Source: American Chemical Society

7 comments
7 comments
Chase
I know it's far too early in the research to answer the question... but how much power did that 24 days of electrolysis require and how much power could be generated by that 12.6 micrograms of uranium?
wayne247
Could this method be used to extract other metals as well? Could it be used to purify radioactive waste, such as all that contaminated seawater at Fukushima in Japan?
rgbatduke
12.6 milligrams is pretty decent, but big question is -- what was the concentration in the water? In seawater, it will be next to nothing.
Wombat56
Chase, if it's just supplying a few electrons to the positive uranyl ions it may not need much current. It's not like the process is splitting the water.
Nelson
This was Fritz Haber's dream except he wanted gold.
fen
@rgbatduke the page says it was using "natural sea water", at a rate of 5L an hour, and it got 96% of the uranium.

To the others, the data says they used -5 to 0 volt, at 400hz, although I couldnt see anything in the document like "We used 1kwh, to produced uranium capable of 400kwh", But lets put it this way, even if it takes more energy to take the uranium out, it still could be a key to the future, as long as we use something like wave energy to extract it.

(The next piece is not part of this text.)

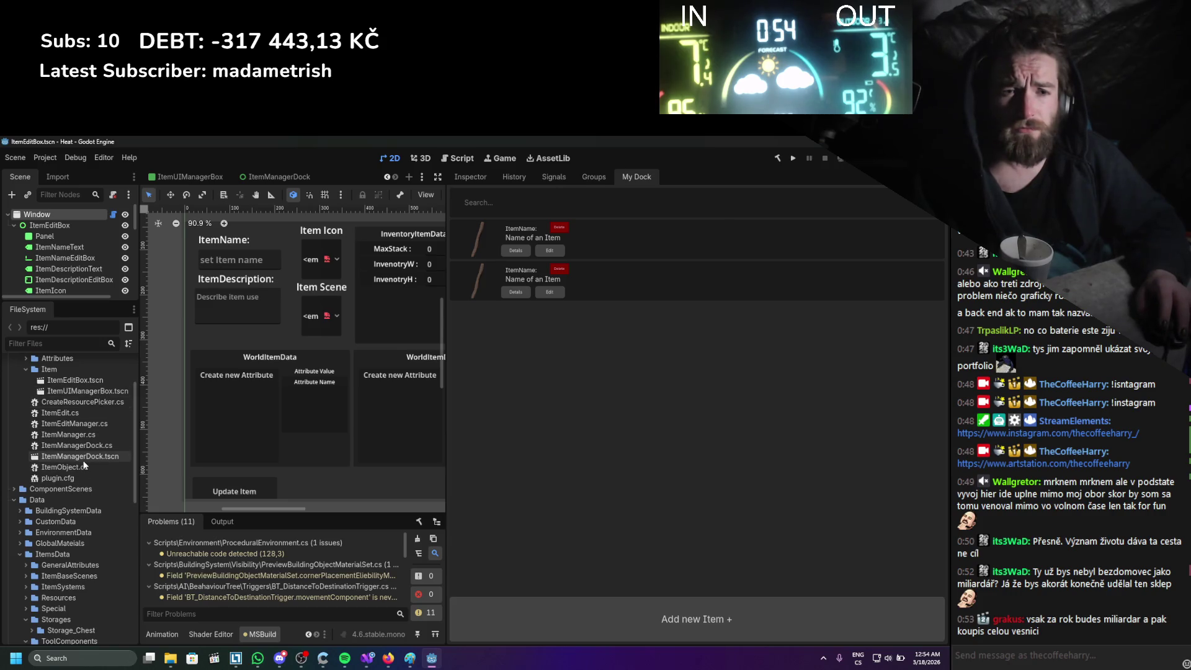
drag(449, 405, 581, 386)
scroll(348, 387, down, 1)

We are currently wasting a lot of energy putting wave energy into batteries to store for when we need, if we viewed the uranium as a battery, then if it cost 1kwh, to get 0.8kwh of uranium, thats still something we should be interested in, as that 0.8kwh would be on demand whenever we wanted it, once transported to the power plant. We could put it to the side for a hundred years and it would still have the 0.8kwh in it. Thats just my opinion.
MCG
Great news! Let's what we can out of the water, and possibly protect our food chain to boot. Looks like a job for abundant and steady wave power.